OTTAWA — Thousands of lives in rural northern Tanzania could be saved because Ottawa philanthropist Dave Smith has donated thousands of dollars worth of vital medical equipment to a hospital in the East African country.
The supplies, including $150,000 in new anesthetic equipment, will allow doctors at the Kolando Hospital, about 800 kilometres from the capital Dar es Salaam, to perform life-saving surgery. The gifts total $200,000, and also include 21 hospital beds, 325 medical and surgical instruments, 28 wheelchairs, two defibrillators, as well as nursing books and clothing.
Smith, who has for years been donating medical equipment and supplies to hospitals in Africa, said it was the least he could do after hearing of the plight of the doctors and patients at the Tanzanian hospital.
“It is to give people there a chance on life,” he said.
Ottawa dentist Sam Kwofie, who was involved in the appeal that led to Smith’s donation, said it couldn’t have come at a better time.
“We are very grateful to Dave for the life-saving anesthetic equipment.

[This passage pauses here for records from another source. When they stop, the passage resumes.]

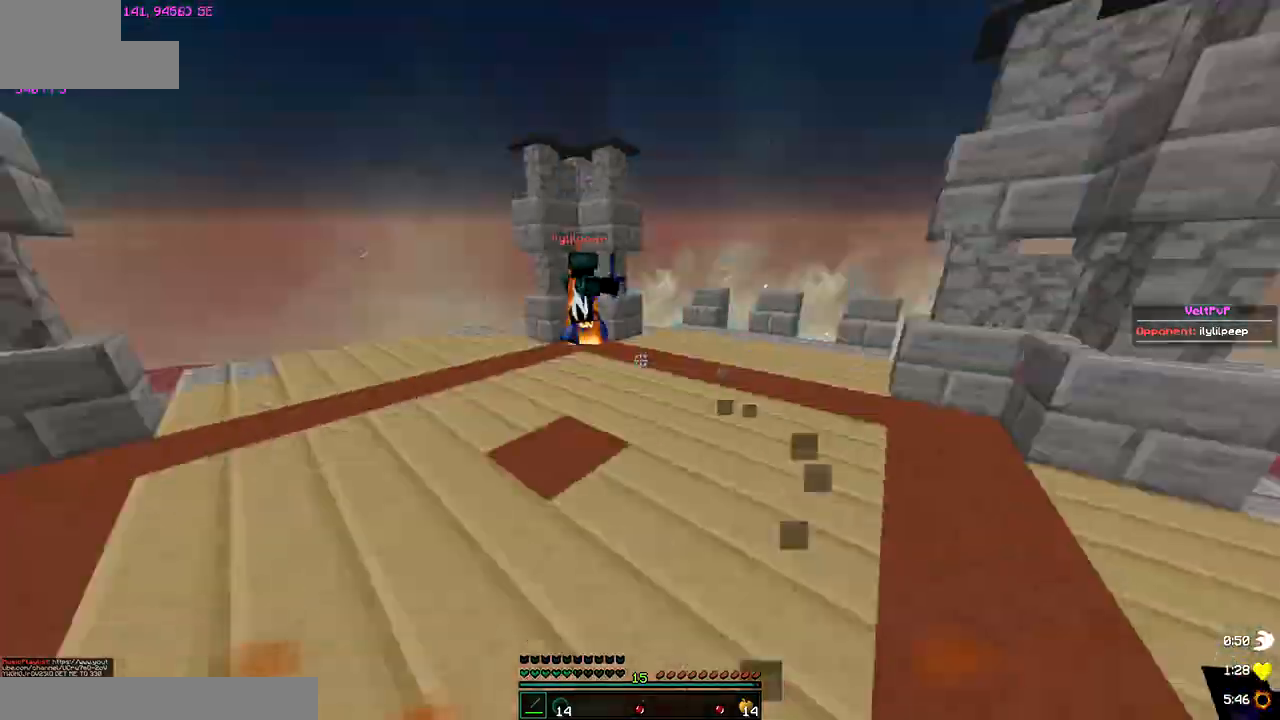
{"keys": ["up"], "events": []}
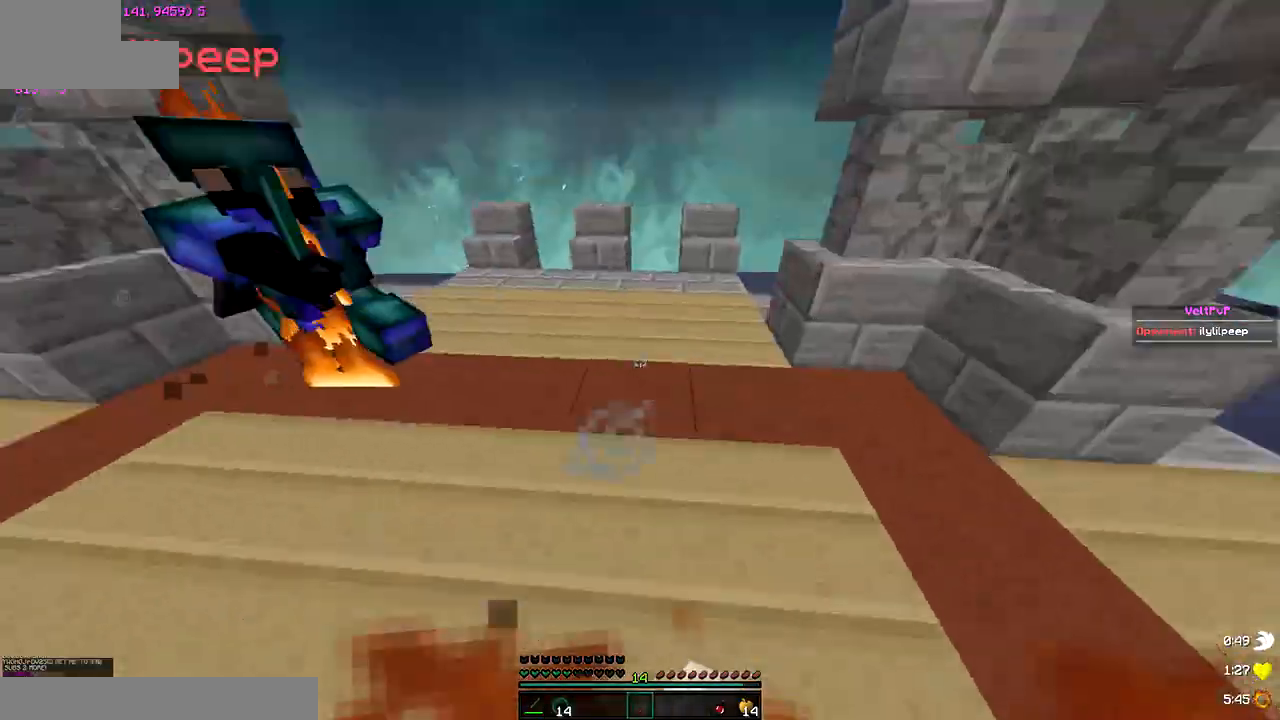
{"keys": ["right", "up"], "events": [[433, "right", "down"]]}
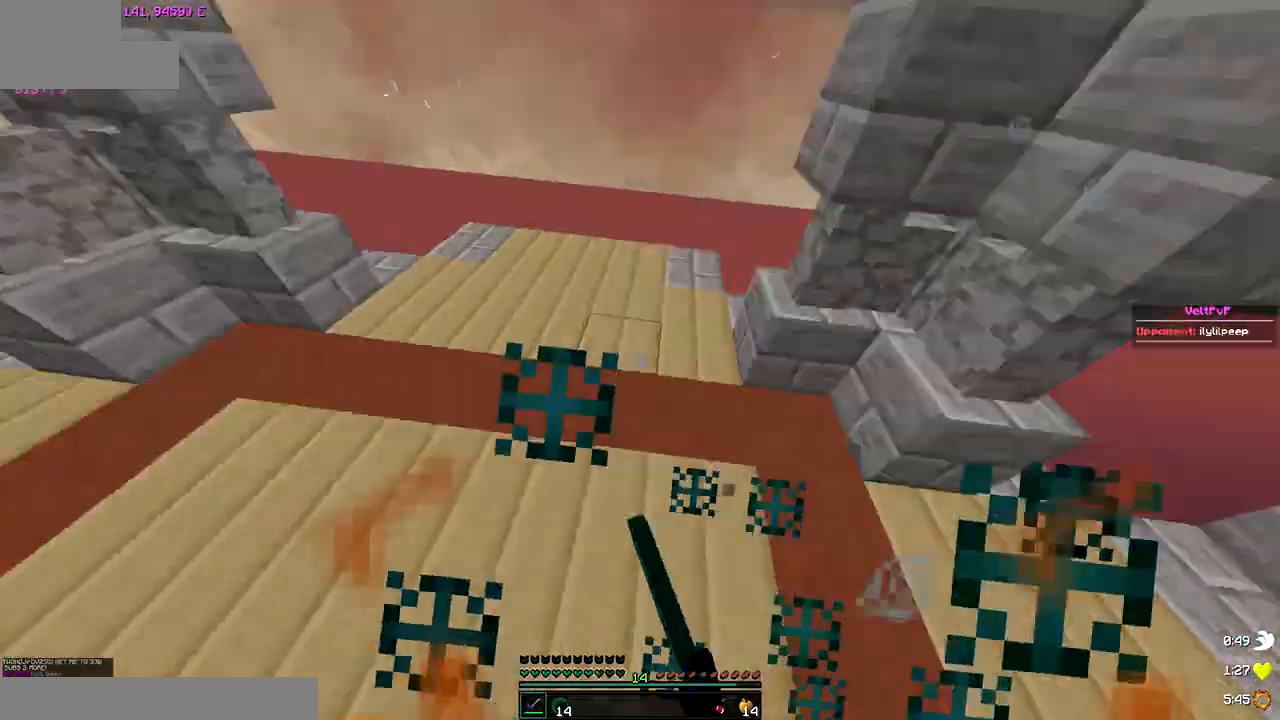
{"keys": ["up"], "events": [[83, "right", "up"]]}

There’s no question this will save thousands of lives,” he said.
It all began on a visit to Tanzania last year, when Kwofie and his wife Liliane, who was born at Kolando, visited the hospital.
They were struck by the dilapidated conditions at the 96-year-old mission hospital, particularly its operating room.
The only anesthetic machine at the hospital, which serves about 600,000 people, broke down repeatedly during surgery, leaving doctors no way to monitor vital signs, except through their instinct and experience.
The alternative was to cancel surgeries, which would basically be a death warrant for many patients.
The doctors begged for help, and on their return to Canada, Kwofie and Liliane, chair of the Ottawa African Fellowship Group, launched a fundraising drive for the hospital. They needed to get anesthetic equipment for the operating room and beds for the children’s malaria wing. To their surprise and relief, Smith came to the rescue.
He donated all the equipment and the African Fellowship raised $11,000 to cover shipping expenses. About $600 was handed to the hospital to refurbish the operating room floor.
Smith said when he heard of the plight of the hospital in Tanzania, it reminded him of a trip he took three years ago to rural Angola, where the terrible state of the hospitals devastated him.
Since then he has been collecting medical equipment for hospitals in Africa, and has so far shipped 31 containers of supplies to various African countries. It was a no-brainer, he said, to donate the equipment, which was delivered to the Tanzanian hospital last month.
“Dave is an amazing man and what he did for us was overwhelming,” Liliane Kwofie said. “This is a mission hospital and when we told them of the equipment, they said God has opened the door for them. This is something they never dreamed they will get for the hospital. It was so exciting.”